Long Guo, Zhao Lihua, Tang Biao, Zhou Ledu, Mi Xingyu, Su Wenxin, Xiao Liang
Department of General Surgery, Xiangya Hospital, Central South University, Changsha, China.
Department of Translational Medicine, Genecast Biotechnology Co., Ltd, Wuxi City, Jiangsu, China.
Heliyon. 2023 Aug 25;9(9):e19434. doi: 10.1016/j.heliyon.2023.e19434. eCollection 2023 Sep.
Altered gene methylation precedes altered gene expression and the onset of disease. This study aimed to develop a potential model for predicting recurrence of early to mid-stage hepatocellular carcinoma (HCC) using methylation loci.

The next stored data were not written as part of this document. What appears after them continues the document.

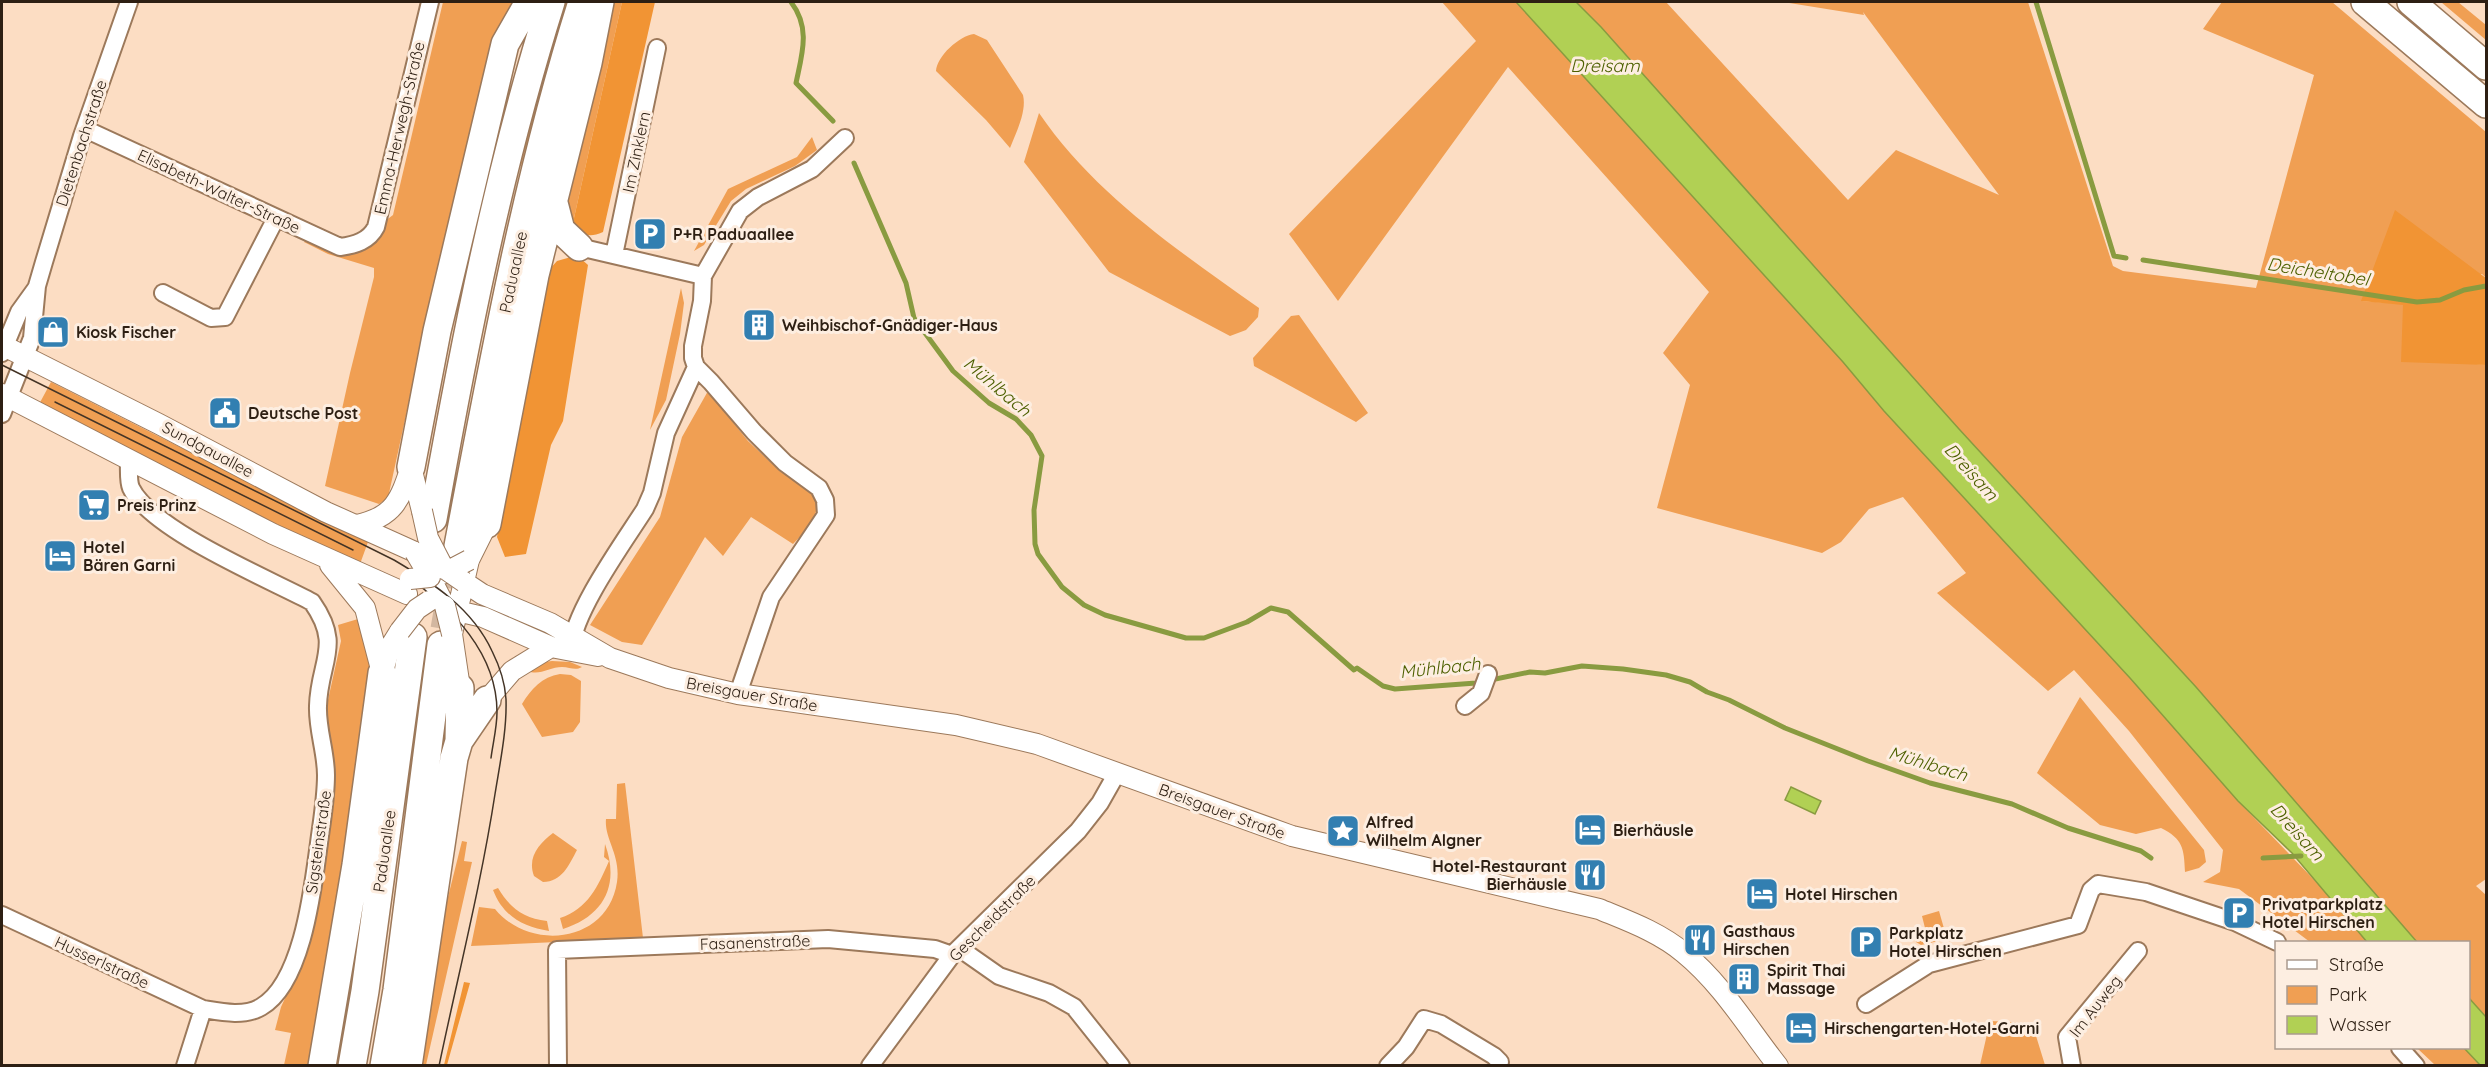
<svg xmlns="http://www.w3.org/2000/svg" width="2488" height="1067" font-family="Quicksand,sans-serif">
<rect width="100%" height="100%" fill="#fcddc3"/>
<path fill="#f09f53" d="M443 2H514L494 43 442 250 388 498 379 504 325 486 350 373 374 277V268L328 254 304 242 307 238 372 243 378 241 385 221 393 215Z
M558 2H566L521 166 514 164Z
M610 2H622L572 227 563 209Z
M1442 2H1516L1843 362 1884 411 2130 678 2238 801 2322 888 2367 942H2310L2239 889 2203 882 2220 872 2223 850 2129 731 2074 670 2048 691 1937 593 1966 573 1903 497 1869 509 1841 542 1822 553 1657 508 1690 385 1663 353 1709 292 1508 67 1338 301 1289 234 1476 41Z
M1576 2H1666L1848 200 1896 150 1999 195 1863 12 1864 15 1783 2H2028L2113 266 2123 271 2256 288 2314 75 2203 29 2222 2H2332L2486 132V278L2482 274 2362 301 2403 304 2466 363 2486 365V879L2476 886 2486 895V1017L2469 998 2468 942H2417L2196 687 1959 429 1601 27Z
M2441 2H2458L2486 25V40Z
M974 34 987 40 1023 95C1027 111 1016 133 1010 148L986 120 936 71C937 56 959 36 974 34Z
M1039 113C1095 195 1179 251 1259 308L1258 317 1246 330 1230 336 1109 272 1024 162Z
M812 137 817 150 795 166 746 189 731 201 704 245 694 251 728 189 797 157Z
M681 288 684 303 680 334 666 400 650 430Z
M1299 315 1368 413 1356 422 1254 366 1253 358 1291 316Z
M51 382 368 542 360 564 311 543 37 408Z
M708 391 748 441 781 472 814 491C822 517 810 526 793 544L751 517 723 556 705 537 642 645 622 642 590 625 660 517 682 437Z
M358 619 369 647V673L313 1065H284L291 1033 275 1030 281 1007 305 955 314 919 334 763 326 709 341 641 338 625Z
M552 661 570 662 582 667C575 671 570 667 562 667 550 667 539 676 528 671L544 662Z
M560 674 571 675 581 681 580 722 573 732 542 737 522 704C531 689 542 677 560 674Z
M2080 697 2204 850 2206 862 2199 868 2185 872C2184 848 2183 839 2161 828L2136 834 2100 825 2037 773Z
M625 783 643 938 471 946 479 907 495 909C530 952 608 943 617 882 621 855 604 839 606 819H616L617 784Z
M553 833 577 850C569 865 562 882 543 882L534 876C527 857 539 844 553 833Z
M462 841 467 842 464 861 472 862 426 1065 420 1066 443 917Z
M605 844C620 885 604 916 563 929L560 918C588 909 598 886 609 861L604 857Z
M498 888C510 908 523 918 547 921L549 931C523 927 503 916 493 890Z
M1939 911 1947 939 1921 945 1916 942 1915 935 1926 932 1922 916Z
M1990 1021 2032 1023 2045 1065H1980Z
M2417 1048H2464L2480 1065H2435Z"/>
<path fill="#f19434" d="M622 2H655L603 232C589 238 584 235 572 227Z
M2395 210 2486 278V365L2401 362 2403 305 2361 301Z
M571 257H579L588 265 563 421 551 445 526 554 505 557 497 537 548 271 557 261Z
M464 982 470 983 447 1065H444Z"/>
<path fill="#b1d054" stroke="#899b40" stroke-width="1.5" d="M1516 2H1576L1601 27 1959 429 2196 687 2417 942H2367L2292 853 2238 801 2130 678 1884 411 1843 362Z
M1791 787 1821 801 1815 814 1785 800Z
M2469 998 2486 1017V1065H2480L2464 1048H2468Z"/>
<g fill="none" stroke-linecap="round" stroke-linejoin="round">
<path stroke="#899b40" stroke-width="5" d="M791 2C811 28 802 54 796 83L833 121
M2036 2 2114 256 2126 258
M854 163 906 283 914 318 953 371 989 403 1016 419 1031 435 1042 456 1034 510 1035 544 1038 554 1062 587 1084 605 1105 615 1186 638H1204L1247 622 1271 608 1288 612 1354 670 1357 668 1383 686 1395 689 1476 683 1530 672 1545 673 1582 666 1623 669 1666 675 1690 682 1707 692 1729 700 1785 728 1868 761 1930 783 2012 804 2068 828 2141 851 2151 858
M2143 260 2417 302 2440 300 2464 290 2486 286
M2263 858 2301 856"/>
<path stroke="#d3b7a0" stroke-width="27" stroke-dasharray="27 14" stroke-linecap="butt" d="M444 629 458 548"/>
<defs>
<path id="minor" d="M85 129 340 247C355 245 369 241 376 227L430 2
M579 247 703 276
M614 255 657 48
M163 293 211 318 225 317 276 218
M2 353 19 312 37 287
M2 414 32 338 37 286 44 262 82 136 129 2
M571 649C573 612 624 542 645 509L652 493 666 433 696 367
M738 694 771 597 826 515 825 500 819 488 785 463 754 432 711 382 696 367 693 358V346L702 301 703 276 740 211 758 197 812 169 845 138
M1465 706 1481 693 1488 674
M2 915 203 1009C221 1012 244 1017 261 1007 303 983 313 887 319 843 322 820 326 798 326 775 326 752 317 729 318 706 319 661 343 646 312 602 269 579 151 530 131 488 128 481 129 468 129 461
M959 948 999 976 1049 993 1074 1007 1121 1066
M1866 1004 1929 964 2078 925 2091 890 2098 884 2146 892 2235 922 2277 942
M2400 1048 2416 1066
M185 1066 203 1009
M558 1066 557 950 828 939 935 949 952 955
M870 1066 952 955 1078 831 1100 803 1117 773
M1388 1066 1406 1047 1424 1019 1441 1024 1494 1056 1500 1062
M2072 1066 2067 1037 2138 951"/>
<path id="tertiary" d="M2 345 159 424 326 512 415 552
M2 394 273 534 407 594
M411 467 422 511
M357 525C394 517 400 500 411 467
M330 565 365 608 382 673
M464 582 482 594 550 623 610 658 669 678 738 694 956 725 1037 744 1292 836 1599 909C1628 921 1659 932 1684 953 1722 984 1748 1028 1778 1066
M445 606 430 577 445 573
M457 611 483 617 551 647 598 656
M383 671 390 647 400 631
M460 688 452 634 469 560 487 524
M487 700 512 671 551 647"/>
<path id="trunk" d="M2365 2 2486 104
M2411 2 2486 66
M553 199 561 230 579 247
M411 467 437 331 505 44 529 2
M433 519C464 345 498 170 551 2
M487 524 535 275 588 63 600 2
M458 546C493 363 526 179 582 2
M459 741 487 700
M322 1066 356 865 382 673
M352 1066 365 991 413 637
M384 1066 397 990 441 645
M408 1066 454 758 459 741 460 688"/>
</defs>
<use href="#minor" stroke="#9c795b" stroke-width="20"/>
<use href="#tertiary" stroke="#9c795b" stroke-width="22"/>
<use href="#trunk" stroke="#9c795b" stroke-width="30"/>
<use href="#minor" stroke="#fff" stroke-width="16"/>
<use href="#tertiary" stroke="#fff" stroke-width="20"/>
<use href="#trunk" stroke="#fff" stroke-width="27"/>
<path stroke="#443426" stroke-width="1.5" d="M2 365 394 560C433 583 472 608 492 651 499 665 505 683 506 699 507 730 500 763 495 794 481 885 458 975 439 1066
M55 402 353 550
M407 577C453 608 497 654 497 712 497 727 493 743 491 758"/>
<defs>
<path id="tertiary-bridge" d="M422 511 428 538 444 569
M410 579 430 577 415 552
M464 582 448 571 469 560
M445 606 452 634
M400 631 417 609 429 601"/>
</defs>
<use href="#tertiary-bridge" stroke="#9c795b" stroke-width="22" stroke-linecap="butt"/>
<use href="#tertiary-bridge" stroke="#fff" stroke-width="20"/>
</g>
<defs>
<symbol id="parking-square" viewBox="-11 -11 22 22"><rect x="-9" y="-9" width="18" height="18" rx="4" fill="#327fb1" stroke="#fdeee1"/><path d="M-3.5-5.5H1a3.5 3.5 0 0 1 0 7H-1V5.5H-3.5ZM-1-3.4V-.6H.8a1.4 1.4 0 0 0 0-2.8Z" fill="#fff"/></symbol>
<symbol id="building-square" viewBox="-11 -11 22 22"><rect x="-9" y="-9" width="18" height="18" rx="4" fill="#327fb1" stroke="#fdeee1"/><path d="M-4-6H4V6H1V3H-1V6H-4ZM-2.5-4.3h1.7v1.8h-1.7ZM.8-4.3h1.7v1.8H.8ZM-2.5-1h1.7V.8h-1.7ZM.8-1h1.7V.8H.8Z" fill="#fff"/></symbol>
<symbol id="shop-square" viewBox="-11 -11 22 22"><rect x="-9" y="-9" width="18" height="18" rx="4" fill="#327fb1" stroke="#fdeee1"/><path d="M-5-2.5h2.3a2.7 3.5 0 0 1 5.4 0H5L5.5 6h-11ZM-1.5-2.5h3a1.5 2.3 0 0 0-3 0Z" fill="#fff"/></symbol>
<symbol id="civic-square" viewBox="-11 -11 22 22"><rect x="-9" y="-9" width="18" height="18" rx="4" fill="#327fb1" stroke="#fdeee1"/><path d="M-.6-6.5H3V-4.5H.6V-3L4-1V1h2V6H-6V1h2V-1L-.6-3ZM-1.2 2.5V6h2.4V2.5Z" fill="#fff"/></symbol>
<symbol id="supermarket-square" viewBox="-11 -11 22 22"><rect x="-9" y="-9" width="18" height="18" rx="4" fill="#327fb1" stroke="#fdeee1"/><path d="M-6-5.5h2.5l.6 2H6L4.5 2H-2.5L-4.4-4H-6ZM-1.5 3.2a1.3 1.3 0 1 0 .1 0ZM3 3.2a1.3 1.3 0 1 0 .1 0Z" fill="#fff"/></symbol>
<symbol id="hotel-square" viewBox="-11 -11 22 22"><rect x="-9" y="-9" width="18" height="18" rx="4" fill="#327fb1" stroke="#fdeee1"/><path d="M-6-4.5h1.5V1H6V5H4.5V3h-9V5H-6ZM-4 0a1.8 1.8 0 1 1 3.6 0ZM.5 0V-2.5h3Q6-2.5 6 0Z" fill="#fff"/></symbol>
<symbol id="sight-square" viewBox="-11 -11 22 22"><rect x="-9" y="-9" width="18" height="18" rx="4" fill="#327fb1" stroke="#fdeee1"/><path d="M0-6L1.8-2.2L6-1.7L2.9 1.2L3.7 5.4L0 3.3L-3.7 5.4L-2.9 1.2L-6-1.7L-1.8-2.2Z" fill="#fff"/></symbol>
<symbol id="restaurant-square" viewBox="-11 -11 22 22"><rect x="-9" y="-9" width="18" height="18" rx="4" fill="#327fb1" stroke="#fdeee1"/><path d="M-5-6h1v4h1v-4h1v4h1v-4h1v5L-1.5 .5V6h-2V.5L-5-1ZM5-6V6H3V1.5H1.5Q1.5-4 5-6Z" fill="#fff"/></symbol>
</defs>
<g fill-rule="evenodd">
<use href="#parking-square" x="631" y="215" width="38" height="38"/>
<use href="#building-square" x="740" y="306" width="38" height="38"/>
<use href="#shop-square" x="34" y="313" width="38" height="38"/>
<use href="#civic-square" x="206" y="394" width="38" height="38"/>
<use href="#supermarket-square" x="75" y="486" width="38" height="38"/>
<use href="#hotel-square" x="41" y="537" width="38" height="38"/>
<use href="#hotel-square" x="1571" y="811" width="38" height="38"/>
<use href="#sight-square" x="1324" y="812" width="38" height="38"/>
<use href="#restaurant-square" x="1571" y="856" width="38" height="38"/>
<use href="#hotel-square" x="1743" y="875" width="38" height="38"/>
<use href="#parking-square" x="2220" y="894" width="38" height="38"/>
<use href="#restaurant-square" x="1681" y="921" width="38" height="38"/>
<use href="#parking-square" x="1847" y="923" width="38" height="38"/>
<use href="#building-square" x="1725" y="960" width="38" height="38"/>
<use href="#hotel-square" x="1782" y="1009" width="38" height="38"/>
</g>
<g text-anchor="middle" stroke-width="6" stroke-linejoin="round" paint-order="stroke">
<g font-size="16" fill="#2d1f13" stroke="#fdeee1">
<text transform="translate(399 128) rotate(-77)" y="6">Emma-Herwegh-Straße</text>
<text transform="translate(81 143) rotate(-72)" y="6">Dietenbachstraße</text>
<text transform="translate(636 152) rotate(-78)" y="6">Im Zinklern</text>
<text transform="translate(219 191) rotate(25)" y="6">Elisabeth-Walter-Straße</text>
<text transform="translate(513 272) rotate(-78)" y="6">Paduaallee</text>
<text transform="translate(208 449) rotate(28)" y="6">Sundgauallee</text>
<text transform="translate(752 694) rotate(10)" y="6">Breisgauer Straße</text>
<text transform="translate(1222 811) rotate(20)" y="6">Breisgauer Straße</text>
<text transform="translate(318 842) rotate(-82)" y="6">Sigsteinstraße</text>
<text transform="translate(384 851) rotate(-82)" y="6">Paduaallee</text>
<text transform="translate(992 918) rotate(-45)" y="6">Gescheidstraße</text>
<text transform="translate(755 942) rotate(-2)" y="6">Fasanenstraße</text>
<text transform="translate(102 962) rotate(25)" y="6">Husserlstraße</text>
<text transform="translate(2095 1006) rotate(-52)" y="6">Im Auweg</text>
</g>
<g font-size="16" font-weight="bold" fill="#2d1f13" stroke="#fdeee1" text-anchor="start">
<text x="673" y="240">P+R Paduaallee</text>
<text x="782" y="331">Weihbischof-Gnädiger-Haus</text>
<text x="76" y="338">Kiosk Fischer</text>
<text x="248" y="419">Deutsche Post</text>
<text x="117" y="511">Preis Prinz</text>
<text x="83" y="553">Hotel<tspan x="83" dy="18">Bären Garni</tspan></text>
<text x="1366" y="828">Alfred<tspan x="1366" dy="18">Wilhelm Algner</tspan></text>
<text x="1613" y="836">Bierhäusle</text>
<text x="1567" y="872" text-anchor="end">Hotel-Restaurant<tspan x="1567" dy="18">Bierhäusle</tspan></text>
<text x="1785" y="900">Hotel Hirschen</text>
<text x="2262" y="910">Privatparkplatz<tspan x="2262" dy="18">Hotel Hirschen</tspan></text>
<text x="1723" y="937">Gasthaus<tspan x="1723" dy="18">Hirschen</tspan></text>
<text x="1889" y="939">Parkplatz<tspan x="1889" dy="18">Hotel Hirschen</tspan></text>
<text x="1767" y="976">Spirit Thai<tspan x="1767" dy="18">Massage</tspan></text>
<text x="1824" y="1034">Hirschengarten-Hotel-Garni</text>
</g>
<g font-size="18" font-style="italic" fill="#4d6000" stroke="#fdeee1">
<text x="1605" y="72">Dreisam</text>
<text transform="translate(2318 272) rotate(9)" y="6">Deicheltobel</text>
<text transform="translate(997 387) rotate(40)" y="6">Mühlbach</text>
<text transform="translate(1971 472) rotate(48)" y="6">Dreisam</text>
<text transform="translate(1440 668) rotate(-6)" y="6">Mühlbach</text>
<text transform="translate(1928 764) rotate(17)" y="6">Mühlbach</text>
<text transform="translate(2297 832) rotate(48)" y="6">Dreisam</text>
</g>
</g>
<rect width="2488" height="1067" fill="none" stroke="#2d1f13" stroke-width="6"/>
<rect x="2275" y="941" width="195" height="108" fill="#fdeee1" stroke="#aa9b8f" stroke-width="1.5"/>
<rect x="2287" y="960" width="30" height="9" fill="#ffffff" stroke="#aa9b8f" stroke-width="1.5"/>
<text x="2329" y="971" font-size="18" fill="#2d1f13">Straße</text>
<rect x="2287" y="986" width="30" height="18" fill="#f09f53" stroke="#aa9b8f" stroke-width="1.5"/>
<text x="2329" y="1001" font-size="18" fill="#2d1f13">Park</text>
<rect x="2287" y="1016" width="30" height="18" fill="#b1d054" stroke="#aa9b8f" stroke-width="1.5"/>
<text x="2329" y="1031" font-size="18" fill="#2d1f13">Wasser</text>
</svg>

We used data from early to mid-stage HCC patients (TNM I-II) in the TCGA-LIHC dataset and lasso-cox regression model to identify an 18-DNA methylation site panel from which to calculate the riskScore of patients. The correlation of high/low riskScore with recurrence-free survival (RFS) and immune microenvironment in HCC patients was analyzed by bioinformatics. It was also validated in the GSE56588 dataset and the final dynamic nomogram was constructed.
The results showed that riskScore was significantly correlated with RFS in HCC patients. The differential mutated genes between the two groups of HCC patients with high/low riskScore were mainly enriched in the TP53 signaling pathway. The immune microenvironment was better in HCC patients in the low-riskScore group compared to the high-riskScore group. This was validated in the GSE56588 dataset. Based on the subgroup stratification analysis of the relationship between high/low riskScore and RFS, as well as univariate and multivariate cox analyses, the riskScore was found to be independent of clinical indicators. We found that riskScore, vascular invasion and cirrhosis status could effectively differentiate RFS in HCC patients, and we also constructed prediction model based on these three factors. The model we constructed were validated in the TCGA-LIHC database and a web calculator was built for clinical use.
The methylation riskScore is a predictor of RFS independent of clinical factors and can be used as a marker to predict recurrence in HCC patients.
基因甲基化改变先于基因表达改变和疾病发生。本研究旨在开发一种利用甲基化位点预测早期至中期肝细胞癌(HCC)复发的潜在模型。
我们使用了TCGA-LIHC数据集中早期至中期HCC患者(TNM I-II)的数据以及套索-考克斯回归模型,以识别一个由18个DNA甲基化位点组成的面板,据此计算患者的风险评分。通过生物信息学分析高/低风险评分与HCC患者无复发生存期(RFS)和免疫微环境的相关性。该模型在GSE56588数据集中进行了验证,并构建了最终的动态列线图。
结果显示,风险评分与HCC患者的RFS显著相关。高/低风险评分的两组HCC患者之间的差异突变基因主要富集在TP53信号通路中。与高风险评分组相比,低风险评分组HCC患者的免疫微环境更好。这在GSE56588数据集中得到了验证。基于高/低风险评分与RFS关系的亚组分层分析以及单因素和多因素考克斯分析,发现风险评分独立于临床指标。我们发现风险评分、血管侵犯和肝硬化状态可以有效区分HCC患者的RFS,并且我们还基于这三个因素构建了预测模型。我们构建的模型在TCGA-LIHC数据库中进行了验证,并构建了一个网络计算器供临床使用。
甲基化风险评分是独立于临床因素的RFS预测指标,可作为预测HCC患者复发的标志物。